Once finalised, the smart contract pays USDC to the holders' wallets within minutes — no withdrawal fees beyond Polygon network gas. Kalshi settles in USD via CFTC clearance, Betfair in account currency net of commission, Manifold in play-money mana with no cash-out.
FAQ
- Where can I trade this market with the lowest fees?
- On Who Will Win 2026, which mirrors the Polymarket order book at 0% fees. Kalshi charges up to 7% per trade; Betfair Exchange takes 2-5% commission on net winnings.

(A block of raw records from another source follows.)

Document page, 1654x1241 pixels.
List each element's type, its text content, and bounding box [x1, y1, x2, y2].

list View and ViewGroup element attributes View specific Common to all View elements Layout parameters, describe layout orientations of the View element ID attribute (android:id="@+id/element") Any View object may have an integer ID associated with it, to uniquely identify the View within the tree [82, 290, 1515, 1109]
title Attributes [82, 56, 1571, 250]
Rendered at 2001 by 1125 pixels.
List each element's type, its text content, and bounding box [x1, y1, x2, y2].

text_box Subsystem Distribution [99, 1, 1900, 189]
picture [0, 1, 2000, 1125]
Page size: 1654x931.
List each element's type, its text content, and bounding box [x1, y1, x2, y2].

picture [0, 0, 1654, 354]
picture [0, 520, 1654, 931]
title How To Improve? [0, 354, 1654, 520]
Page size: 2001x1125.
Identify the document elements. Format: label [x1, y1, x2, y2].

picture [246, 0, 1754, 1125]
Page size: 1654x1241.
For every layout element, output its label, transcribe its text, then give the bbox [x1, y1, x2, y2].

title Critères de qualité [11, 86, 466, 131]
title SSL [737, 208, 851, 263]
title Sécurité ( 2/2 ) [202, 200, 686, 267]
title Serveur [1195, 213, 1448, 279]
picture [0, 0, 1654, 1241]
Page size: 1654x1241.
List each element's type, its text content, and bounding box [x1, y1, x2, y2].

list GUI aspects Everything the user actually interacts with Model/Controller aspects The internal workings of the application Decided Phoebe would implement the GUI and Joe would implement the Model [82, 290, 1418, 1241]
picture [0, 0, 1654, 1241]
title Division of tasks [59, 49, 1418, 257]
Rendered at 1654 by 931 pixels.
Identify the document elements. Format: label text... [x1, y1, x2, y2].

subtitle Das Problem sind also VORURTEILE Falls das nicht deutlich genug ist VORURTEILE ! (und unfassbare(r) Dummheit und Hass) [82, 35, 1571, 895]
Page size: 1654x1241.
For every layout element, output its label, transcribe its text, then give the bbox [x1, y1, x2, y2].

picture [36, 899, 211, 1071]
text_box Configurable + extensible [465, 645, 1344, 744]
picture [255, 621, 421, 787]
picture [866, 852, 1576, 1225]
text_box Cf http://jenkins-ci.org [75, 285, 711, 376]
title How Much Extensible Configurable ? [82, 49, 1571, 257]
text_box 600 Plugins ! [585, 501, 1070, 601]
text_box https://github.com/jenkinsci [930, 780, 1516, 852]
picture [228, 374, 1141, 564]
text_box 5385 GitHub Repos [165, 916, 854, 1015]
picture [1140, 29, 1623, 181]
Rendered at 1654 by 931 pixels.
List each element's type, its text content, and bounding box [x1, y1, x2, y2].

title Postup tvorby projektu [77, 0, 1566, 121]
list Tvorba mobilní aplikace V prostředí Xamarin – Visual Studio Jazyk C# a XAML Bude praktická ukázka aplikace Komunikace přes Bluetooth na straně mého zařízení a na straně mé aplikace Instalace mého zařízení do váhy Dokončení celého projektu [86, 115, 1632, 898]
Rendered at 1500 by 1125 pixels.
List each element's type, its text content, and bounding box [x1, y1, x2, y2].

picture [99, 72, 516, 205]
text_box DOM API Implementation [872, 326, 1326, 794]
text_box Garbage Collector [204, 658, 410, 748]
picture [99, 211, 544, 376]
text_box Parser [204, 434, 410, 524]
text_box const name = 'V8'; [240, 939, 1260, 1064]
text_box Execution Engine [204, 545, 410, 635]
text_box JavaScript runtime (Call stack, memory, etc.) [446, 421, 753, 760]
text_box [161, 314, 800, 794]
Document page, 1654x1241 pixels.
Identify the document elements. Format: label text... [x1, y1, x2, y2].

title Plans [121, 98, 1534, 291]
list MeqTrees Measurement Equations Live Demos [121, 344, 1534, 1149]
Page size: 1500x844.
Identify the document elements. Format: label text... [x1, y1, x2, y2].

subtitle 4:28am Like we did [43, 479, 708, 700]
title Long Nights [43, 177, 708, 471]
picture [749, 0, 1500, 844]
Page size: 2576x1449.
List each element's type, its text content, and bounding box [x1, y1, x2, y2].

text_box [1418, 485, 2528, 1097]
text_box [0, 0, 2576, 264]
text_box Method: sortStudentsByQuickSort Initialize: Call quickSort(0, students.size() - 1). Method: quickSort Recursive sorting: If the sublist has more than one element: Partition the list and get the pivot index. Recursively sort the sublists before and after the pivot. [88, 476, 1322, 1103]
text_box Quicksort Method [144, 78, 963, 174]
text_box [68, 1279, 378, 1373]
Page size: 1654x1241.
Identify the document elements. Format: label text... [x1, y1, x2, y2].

- How does resolution work?
- Through the UMA Optimistic Oracle on Polygon: a proposer submits the outcome, a two-hour challenge window opens, and USDC payouts settle automatically once the result is final.
- What's the difference between YES and NO shares?
- A YES share pays $1.00 if the event happens, $0 otherwise. A NO share pays $1.00 if the event doesn't happen. The market price between 0¢ and 100¢ is the implied probability.
- How fast are USDC deposits?
- Polygon credits deposits after 12 confirmations — usually under 30 seconds. Withdrawals follow the same path and land back in your wallet within minutes.
- How reliable are the quoted odds?
- The YES/NO percentages are the live mid-prices of the Polymarket order book. On deep markets they move every few seconds; on thinner ones you'll see short plateaus.
Trade Austrian Grand Prix: Driver Pole Position on Who Will Win 2026
Live order book, 0% fees, USDC settlement in seconds.